I spend a lot of time envisioning how to lift this cumbersome, fragile dried piece of mud up, over the edge and down into this narrow channel of a kiln. One scenario I'd envisioned went something like this. I'd make a base of wood or angle iron under the throne, rigged to two slings looping underneath, going up and over the chair, coming together at a ring at the top. We would then rig a metal bar through this ring, and two of us would lift it up and over the side and down into the kiln. Unfortunately, I could not envision how we could take this metal rig out form under the chair in the narrow confines of the kiln. At least not without damaging something of the throne itself.

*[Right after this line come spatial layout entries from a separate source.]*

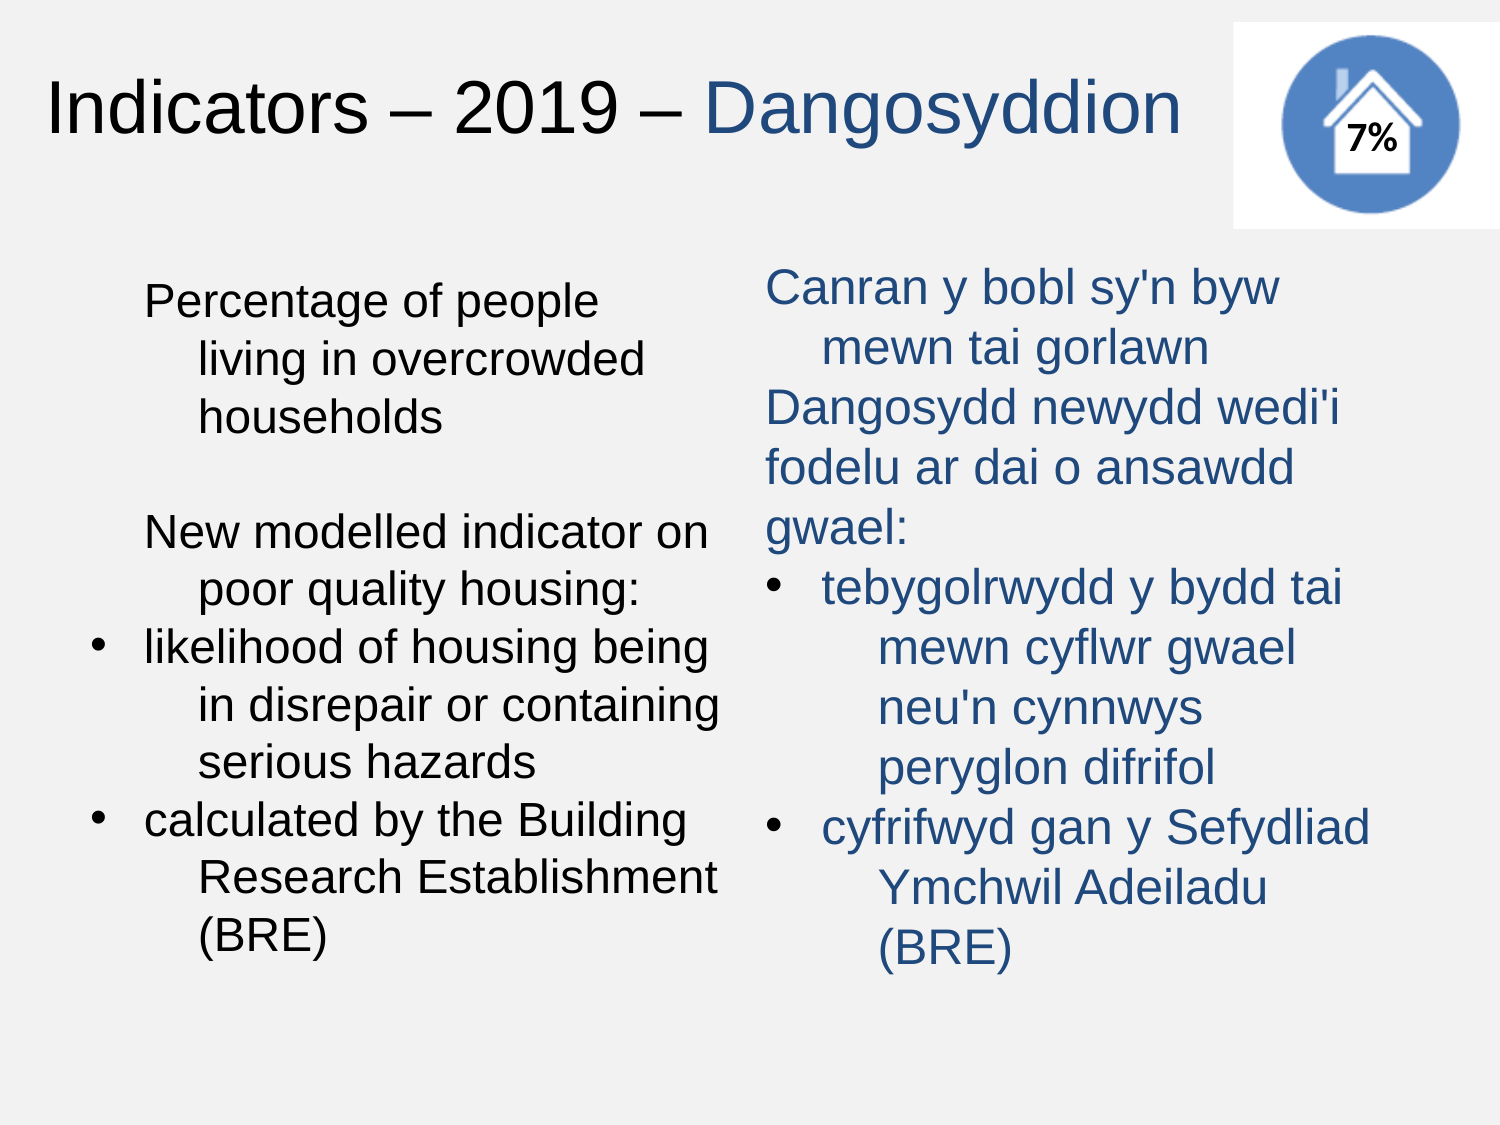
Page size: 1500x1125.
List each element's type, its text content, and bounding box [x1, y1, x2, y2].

picture [1233, 22, 1500, 229]
list Percentage of people living in overcrowded households New modelled indicator on poor quality housing: likelihood of housing being in disrepair or containing serious hazards calculated by the Building Research Establishment (BRE) [76, 247, 751, 1103]
text_box Canran y bobl sy'n byw mewn tai gorlawn Dangosydd newydd wedi'i fodelu ar dai o ansawdd gwael: tebygolrwydd y bydd tai mewn cyflwr gwael neu'n cynnwys peryglon difrifol cyfrifwyd gan y Sefydliad Ymchwil Adeiladu (BRE) [751, 247, 1424, 1103]
text_box 7% [1331, 101, 1426, 168]
text_box Indicators – 2019 – Dangosyddion [30, 51, 1283, 158]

Then there was the swinging and swaying issue and a third person would have to guide it down. It was quite a problem.
So I hesitated and waited for the "light bulb" moment of inspiration. I simply could not even consider moving it to another location where a larger kiln was available. Two hazards mitigated against such a move. First, just getting this down the flight of stairs, and into my van unscathed was doubtful. Then, I could not imagine how this fragile throne would ever survive a trip across the city on our winter and spring damaged, moguled and pot-holed city streets. These days our streets feel for all the world like we're traveling the prairies on red river carts! Nothing that fragile could survive this.
Finally one day as I was complaining about my situation to a "kiln savey" person at a clay supply store, I got my answer. He explained that these kilns can be taken apart. That there are the three sections stacked one atop the other, which can be removed right to the kiln floor for just this purpose, to make loading difficult and sensitive pieces much easier. I could not believe it. I had done all that worrying for nothing. But there was one problem. Our kiln was old and in the course of time the bottom two sections had been electrically fused together. Therefore only the top third could be removed. No problem, this was the answer.

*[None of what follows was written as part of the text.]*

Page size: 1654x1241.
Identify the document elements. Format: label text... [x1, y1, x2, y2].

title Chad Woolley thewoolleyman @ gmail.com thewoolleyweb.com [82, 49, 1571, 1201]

All was ready. When my son arrived, my first task was talking him down as his breathing was irregular and he seemed to be perspiring quite a bit. We were like Olympic athletes, imagining and talking through every move in advance. Fortunately, it wasn't a race and so we could take our time.
Because of the many overlapping swords on the chair, I was concerned for existing air pockets and so spent the whole night and following day setting the temperature up very slowly. It was 8:30pm Thursday night when the two lower controls were at high and the top one still at medium that the kiln automatically shut off.
At 10am Saturday morning a fellow Clifton Studio artist and I opened the kiln to see that all was well with the throne. What a relief. We now worked together to remove the chair and simply followed the above procedure in reverse. Except, it was now a ceramic chair and no longer as fragile as before.